Search for Gravitational Wave Memory in PPTA and EPTA Data: A Complete Signal Model
Sharon Mary Tomson, Boris Goncharov, Rutger van Haasteren, Rahul Srinivasan, Enrico Barausse, Yirong Wen, Jingbo Wang, John Antoniadis, N. D. Ramesh Bhat, Zu-Cheng Chen, Ismael Cognard, Valentina Di Marco, Huanchen Hu, Gemma H. Janssen, Michael Kramer, Wenhua Ling, Kuo Liu, Saurav Mishra, Delphine Perrodin, Andrea Possenti, Christopher J. Russell, Ryan M. Shannon, Gilles Theureau, Shuangqiang Wang
TL;DR
This work advances gravitational-wave memory searches with Pulsar Timing Arrays by introducing a complete SMBHB merger waveform that includes null memory, alongside a memory-burst model, both analyzed within a Bayesian framework. A novel factorized-posterior approach using kernel density estimation and normalizing flows enables efficient, high-fidelity approximation of per-pulsar posteriors, facilitating scalable inference across large PTA datasets. Applying these methods to PPTA DR3 and EPTA DR2 data, the study finds no evidence for memory signals but sets competitive upper limits on memory amplitudes and SMBHB merger parameters, demonstrating the method’s capability to probe previously inaccessible regions of the SMBHB parameter space and guiding future PTA improvements. The results underscore the importance of physically motivated waveforms, careful stochastic-background modeling, and robust posterior approximations for memory searches in nanohertz gravitational-wave data, with implications for tests of nonlinear GR and spacetime symmetries.
Abstract
We perform searches for gravitational wave memory in the data of two major Pulsar Timing Array (PTA) experiments located in Europe and Australia.

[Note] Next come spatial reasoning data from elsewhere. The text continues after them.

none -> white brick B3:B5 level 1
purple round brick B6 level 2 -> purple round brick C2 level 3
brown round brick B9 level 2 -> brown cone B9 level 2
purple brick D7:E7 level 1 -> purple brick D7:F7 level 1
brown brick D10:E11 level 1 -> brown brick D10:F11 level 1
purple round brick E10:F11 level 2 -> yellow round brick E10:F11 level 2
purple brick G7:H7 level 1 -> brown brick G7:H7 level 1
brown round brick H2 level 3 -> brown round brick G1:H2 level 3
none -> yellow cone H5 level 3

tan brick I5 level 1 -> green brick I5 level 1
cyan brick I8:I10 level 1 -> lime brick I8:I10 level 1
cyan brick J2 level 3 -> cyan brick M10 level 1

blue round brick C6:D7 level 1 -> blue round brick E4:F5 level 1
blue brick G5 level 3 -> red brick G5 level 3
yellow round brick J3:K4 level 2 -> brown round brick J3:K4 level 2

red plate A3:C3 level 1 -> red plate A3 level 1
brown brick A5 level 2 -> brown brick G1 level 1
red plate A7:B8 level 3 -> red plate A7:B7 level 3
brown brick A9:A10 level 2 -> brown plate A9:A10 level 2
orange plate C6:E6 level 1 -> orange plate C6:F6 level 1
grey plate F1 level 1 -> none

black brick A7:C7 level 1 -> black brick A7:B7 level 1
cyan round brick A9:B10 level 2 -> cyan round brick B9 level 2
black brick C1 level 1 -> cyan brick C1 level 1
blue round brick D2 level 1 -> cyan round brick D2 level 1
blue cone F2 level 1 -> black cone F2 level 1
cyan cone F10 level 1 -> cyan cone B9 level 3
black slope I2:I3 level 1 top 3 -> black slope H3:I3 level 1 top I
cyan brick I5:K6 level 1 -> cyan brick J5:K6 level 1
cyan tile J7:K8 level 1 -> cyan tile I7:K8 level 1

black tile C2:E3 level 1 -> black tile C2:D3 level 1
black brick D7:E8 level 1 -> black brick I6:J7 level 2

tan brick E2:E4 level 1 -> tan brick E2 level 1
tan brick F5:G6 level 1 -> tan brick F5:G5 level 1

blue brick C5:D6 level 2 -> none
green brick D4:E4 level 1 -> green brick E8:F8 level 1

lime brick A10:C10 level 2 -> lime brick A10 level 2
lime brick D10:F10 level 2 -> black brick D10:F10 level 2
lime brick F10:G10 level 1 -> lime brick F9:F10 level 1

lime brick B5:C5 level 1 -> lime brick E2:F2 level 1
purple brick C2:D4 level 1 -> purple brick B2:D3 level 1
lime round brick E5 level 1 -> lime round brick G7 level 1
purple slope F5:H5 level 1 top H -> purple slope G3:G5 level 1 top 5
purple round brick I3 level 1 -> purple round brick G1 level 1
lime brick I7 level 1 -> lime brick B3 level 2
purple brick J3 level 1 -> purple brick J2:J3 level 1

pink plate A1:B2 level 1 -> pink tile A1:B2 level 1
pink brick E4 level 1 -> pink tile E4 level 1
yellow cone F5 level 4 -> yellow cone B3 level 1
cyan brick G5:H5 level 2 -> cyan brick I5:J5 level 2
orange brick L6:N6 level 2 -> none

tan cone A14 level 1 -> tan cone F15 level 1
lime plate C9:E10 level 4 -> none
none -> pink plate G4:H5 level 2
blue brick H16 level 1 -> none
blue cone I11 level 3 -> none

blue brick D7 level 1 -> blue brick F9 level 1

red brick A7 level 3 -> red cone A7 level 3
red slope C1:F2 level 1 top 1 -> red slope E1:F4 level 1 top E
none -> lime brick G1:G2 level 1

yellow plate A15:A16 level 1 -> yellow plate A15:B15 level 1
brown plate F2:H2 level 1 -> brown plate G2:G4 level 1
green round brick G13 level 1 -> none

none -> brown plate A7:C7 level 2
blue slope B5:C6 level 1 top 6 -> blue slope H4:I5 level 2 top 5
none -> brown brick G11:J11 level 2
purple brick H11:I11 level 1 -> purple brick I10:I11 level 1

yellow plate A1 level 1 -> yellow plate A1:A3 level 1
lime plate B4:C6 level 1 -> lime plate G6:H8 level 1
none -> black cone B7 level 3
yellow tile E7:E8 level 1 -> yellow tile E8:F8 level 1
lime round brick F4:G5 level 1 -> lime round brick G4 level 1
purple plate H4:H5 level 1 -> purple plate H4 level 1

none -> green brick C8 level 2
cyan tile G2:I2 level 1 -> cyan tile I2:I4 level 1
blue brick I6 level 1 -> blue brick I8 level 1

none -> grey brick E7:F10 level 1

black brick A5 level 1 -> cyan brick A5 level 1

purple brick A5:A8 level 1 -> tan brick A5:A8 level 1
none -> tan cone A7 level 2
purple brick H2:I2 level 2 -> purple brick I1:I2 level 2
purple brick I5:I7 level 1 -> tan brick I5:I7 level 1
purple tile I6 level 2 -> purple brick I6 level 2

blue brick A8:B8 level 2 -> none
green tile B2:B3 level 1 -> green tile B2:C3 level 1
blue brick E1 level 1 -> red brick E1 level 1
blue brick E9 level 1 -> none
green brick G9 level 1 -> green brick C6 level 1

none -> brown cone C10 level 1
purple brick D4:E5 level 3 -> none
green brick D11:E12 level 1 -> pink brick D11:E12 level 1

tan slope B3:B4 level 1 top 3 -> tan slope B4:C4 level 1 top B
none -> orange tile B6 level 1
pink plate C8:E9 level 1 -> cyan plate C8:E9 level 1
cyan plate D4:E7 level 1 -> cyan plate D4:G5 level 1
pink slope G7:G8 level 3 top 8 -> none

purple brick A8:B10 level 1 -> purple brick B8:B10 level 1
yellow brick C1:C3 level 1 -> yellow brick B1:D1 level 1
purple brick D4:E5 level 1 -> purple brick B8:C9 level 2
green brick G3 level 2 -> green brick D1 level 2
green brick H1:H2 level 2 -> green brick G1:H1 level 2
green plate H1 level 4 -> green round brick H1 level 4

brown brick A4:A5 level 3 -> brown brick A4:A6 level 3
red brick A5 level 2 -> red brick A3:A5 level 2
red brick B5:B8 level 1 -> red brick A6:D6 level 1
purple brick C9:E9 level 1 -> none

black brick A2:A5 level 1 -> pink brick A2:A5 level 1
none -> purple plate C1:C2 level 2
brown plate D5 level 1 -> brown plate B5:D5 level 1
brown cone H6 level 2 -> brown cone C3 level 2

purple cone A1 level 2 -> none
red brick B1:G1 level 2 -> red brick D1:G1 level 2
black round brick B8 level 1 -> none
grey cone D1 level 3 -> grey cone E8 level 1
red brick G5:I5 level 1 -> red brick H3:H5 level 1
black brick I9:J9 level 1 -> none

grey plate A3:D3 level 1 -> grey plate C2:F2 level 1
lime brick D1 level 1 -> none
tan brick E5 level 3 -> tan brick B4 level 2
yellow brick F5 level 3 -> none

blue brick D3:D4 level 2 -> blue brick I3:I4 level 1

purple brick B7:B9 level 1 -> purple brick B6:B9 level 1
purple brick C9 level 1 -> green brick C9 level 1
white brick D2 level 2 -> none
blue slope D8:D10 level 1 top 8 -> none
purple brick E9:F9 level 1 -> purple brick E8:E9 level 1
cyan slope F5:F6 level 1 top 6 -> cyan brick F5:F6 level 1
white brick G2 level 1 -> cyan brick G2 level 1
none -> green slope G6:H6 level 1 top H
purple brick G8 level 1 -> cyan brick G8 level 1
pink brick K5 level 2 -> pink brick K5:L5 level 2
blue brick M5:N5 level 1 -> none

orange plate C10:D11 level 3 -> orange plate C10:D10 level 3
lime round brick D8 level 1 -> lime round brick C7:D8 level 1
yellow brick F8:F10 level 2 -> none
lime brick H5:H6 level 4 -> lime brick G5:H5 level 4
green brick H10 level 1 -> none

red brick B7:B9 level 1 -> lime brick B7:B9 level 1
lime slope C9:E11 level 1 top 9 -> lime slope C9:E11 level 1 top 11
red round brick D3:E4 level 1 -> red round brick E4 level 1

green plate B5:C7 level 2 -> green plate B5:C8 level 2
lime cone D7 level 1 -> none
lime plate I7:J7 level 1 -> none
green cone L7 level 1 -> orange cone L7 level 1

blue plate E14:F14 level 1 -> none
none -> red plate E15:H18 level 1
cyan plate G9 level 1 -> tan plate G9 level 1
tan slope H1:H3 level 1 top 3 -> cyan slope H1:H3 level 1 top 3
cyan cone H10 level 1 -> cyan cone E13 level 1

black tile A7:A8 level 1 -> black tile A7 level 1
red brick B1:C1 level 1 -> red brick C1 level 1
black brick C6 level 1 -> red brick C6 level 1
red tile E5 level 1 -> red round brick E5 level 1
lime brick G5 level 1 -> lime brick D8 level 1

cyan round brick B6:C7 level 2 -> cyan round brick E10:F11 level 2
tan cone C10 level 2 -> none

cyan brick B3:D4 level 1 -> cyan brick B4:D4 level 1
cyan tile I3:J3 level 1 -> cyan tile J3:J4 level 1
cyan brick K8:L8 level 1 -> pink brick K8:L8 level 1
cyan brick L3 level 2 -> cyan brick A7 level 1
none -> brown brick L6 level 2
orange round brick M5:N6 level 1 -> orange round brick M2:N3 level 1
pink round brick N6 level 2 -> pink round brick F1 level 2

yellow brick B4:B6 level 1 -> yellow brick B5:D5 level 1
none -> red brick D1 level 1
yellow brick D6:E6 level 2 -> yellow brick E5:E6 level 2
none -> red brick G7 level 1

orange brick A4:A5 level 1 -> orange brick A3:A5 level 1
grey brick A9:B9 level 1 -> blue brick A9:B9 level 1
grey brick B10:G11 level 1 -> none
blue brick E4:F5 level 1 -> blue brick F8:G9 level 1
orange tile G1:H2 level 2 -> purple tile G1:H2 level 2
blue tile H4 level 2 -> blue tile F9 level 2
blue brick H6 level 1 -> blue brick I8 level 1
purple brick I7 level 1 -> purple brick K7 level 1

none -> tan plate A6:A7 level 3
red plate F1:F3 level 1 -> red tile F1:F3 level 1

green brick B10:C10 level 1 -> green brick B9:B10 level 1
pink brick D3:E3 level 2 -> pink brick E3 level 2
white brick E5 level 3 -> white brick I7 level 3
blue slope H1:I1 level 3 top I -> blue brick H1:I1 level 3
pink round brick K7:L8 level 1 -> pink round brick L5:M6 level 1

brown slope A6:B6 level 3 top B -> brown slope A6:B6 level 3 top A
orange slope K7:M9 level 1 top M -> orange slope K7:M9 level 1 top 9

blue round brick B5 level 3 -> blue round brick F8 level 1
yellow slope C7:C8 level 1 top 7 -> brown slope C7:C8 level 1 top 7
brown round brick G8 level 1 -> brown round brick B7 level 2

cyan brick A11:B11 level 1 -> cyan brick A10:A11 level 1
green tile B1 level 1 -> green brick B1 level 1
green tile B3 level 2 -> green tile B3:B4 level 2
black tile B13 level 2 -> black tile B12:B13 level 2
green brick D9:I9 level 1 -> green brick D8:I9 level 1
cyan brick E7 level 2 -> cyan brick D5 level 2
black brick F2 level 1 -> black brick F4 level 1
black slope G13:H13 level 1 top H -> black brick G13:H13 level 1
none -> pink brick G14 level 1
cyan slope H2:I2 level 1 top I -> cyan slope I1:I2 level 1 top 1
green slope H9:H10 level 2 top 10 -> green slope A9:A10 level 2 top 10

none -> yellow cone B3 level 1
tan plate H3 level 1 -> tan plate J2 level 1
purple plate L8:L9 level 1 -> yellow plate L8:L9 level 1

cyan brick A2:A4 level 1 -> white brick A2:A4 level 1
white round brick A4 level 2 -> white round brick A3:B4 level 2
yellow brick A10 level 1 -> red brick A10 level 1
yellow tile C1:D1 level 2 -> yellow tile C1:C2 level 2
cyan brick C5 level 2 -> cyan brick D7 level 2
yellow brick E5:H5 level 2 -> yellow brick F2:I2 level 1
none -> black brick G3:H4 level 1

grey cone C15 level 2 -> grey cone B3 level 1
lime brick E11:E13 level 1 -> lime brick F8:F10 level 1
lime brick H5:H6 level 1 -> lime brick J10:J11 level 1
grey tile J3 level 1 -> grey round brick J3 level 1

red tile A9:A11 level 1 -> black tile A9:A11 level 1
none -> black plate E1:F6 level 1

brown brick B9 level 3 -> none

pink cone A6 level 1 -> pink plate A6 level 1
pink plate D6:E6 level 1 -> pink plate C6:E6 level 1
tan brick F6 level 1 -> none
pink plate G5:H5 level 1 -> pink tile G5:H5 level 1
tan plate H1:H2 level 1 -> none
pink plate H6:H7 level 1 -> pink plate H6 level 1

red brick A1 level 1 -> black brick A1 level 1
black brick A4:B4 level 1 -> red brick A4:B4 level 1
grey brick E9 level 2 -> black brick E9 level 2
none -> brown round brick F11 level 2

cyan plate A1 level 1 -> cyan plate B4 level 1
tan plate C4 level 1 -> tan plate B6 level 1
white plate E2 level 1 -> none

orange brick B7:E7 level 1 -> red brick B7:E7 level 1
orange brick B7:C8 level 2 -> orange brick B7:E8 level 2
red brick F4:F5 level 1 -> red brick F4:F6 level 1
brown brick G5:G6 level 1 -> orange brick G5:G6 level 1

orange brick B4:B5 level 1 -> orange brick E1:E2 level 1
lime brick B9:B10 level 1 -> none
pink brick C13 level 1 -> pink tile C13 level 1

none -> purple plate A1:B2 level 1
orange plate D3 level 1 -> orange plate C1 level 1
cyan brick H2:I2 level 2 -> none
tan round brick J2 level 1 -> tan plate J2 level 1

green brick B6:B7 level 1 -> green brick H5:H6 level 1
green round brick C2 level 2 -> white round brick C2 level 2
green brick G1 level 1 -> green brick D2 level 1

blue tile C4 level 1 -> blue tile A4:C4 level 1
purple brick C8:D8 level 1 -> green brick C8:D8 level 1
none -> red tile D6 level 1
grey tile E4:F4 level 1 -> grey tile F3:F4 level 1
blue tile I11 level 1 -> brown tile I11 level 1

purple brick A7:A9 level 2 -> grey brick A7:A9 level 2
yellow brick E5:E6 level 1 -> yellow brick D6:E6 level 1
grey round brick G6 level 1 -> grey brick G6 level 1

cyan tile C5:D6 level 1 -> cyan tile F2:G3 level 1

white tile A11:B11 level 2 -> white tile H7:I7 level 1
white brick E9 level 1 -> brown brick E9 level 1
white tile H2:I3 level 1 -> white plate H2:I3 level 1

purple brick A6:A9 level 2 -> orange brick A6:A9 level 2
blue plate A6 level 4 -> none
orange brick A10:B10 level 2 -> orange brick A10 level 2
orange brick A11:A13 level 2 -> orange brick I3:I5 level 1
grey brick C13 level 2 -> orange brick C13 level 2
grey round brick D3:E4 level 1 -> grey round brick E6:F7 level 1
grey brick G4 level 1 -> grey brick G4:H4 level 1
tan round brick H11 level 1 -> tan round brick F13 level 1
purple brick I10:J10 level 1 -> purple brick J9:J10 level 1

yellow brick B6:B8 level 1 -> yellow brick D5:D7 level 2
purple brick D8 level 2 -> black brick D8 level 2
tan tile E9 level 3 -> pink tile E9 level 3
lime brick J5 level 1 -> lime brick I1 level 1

Supermassive black hole binaries (SMBHBs) are the primary sources of gravitational waves in PTA experiments. We develop and carry out the first search for late inspirals and mergers of these sources based on full numerical relativity waveforms with null (nonlinear) gravitational wave memory. Additionally, we search for generic bursts of null gravitational wave memory, exploring possibilities of reducing the computational cost of these searches through kernel density and normalizing flow approximation of the posteriors. We rule out the mergers of SMBHBs with a chirp mass of 10^10 Solar Mass up to 700 Mpc over 18 years of observation at 95% credibility. We rule out the observation of generic displacement memory bursts with strain amplitudes > 10^-14 in brief periods of the observation time but across the sky, or over the whole observation time but for certain preferred sky positions, at 95%$credibility.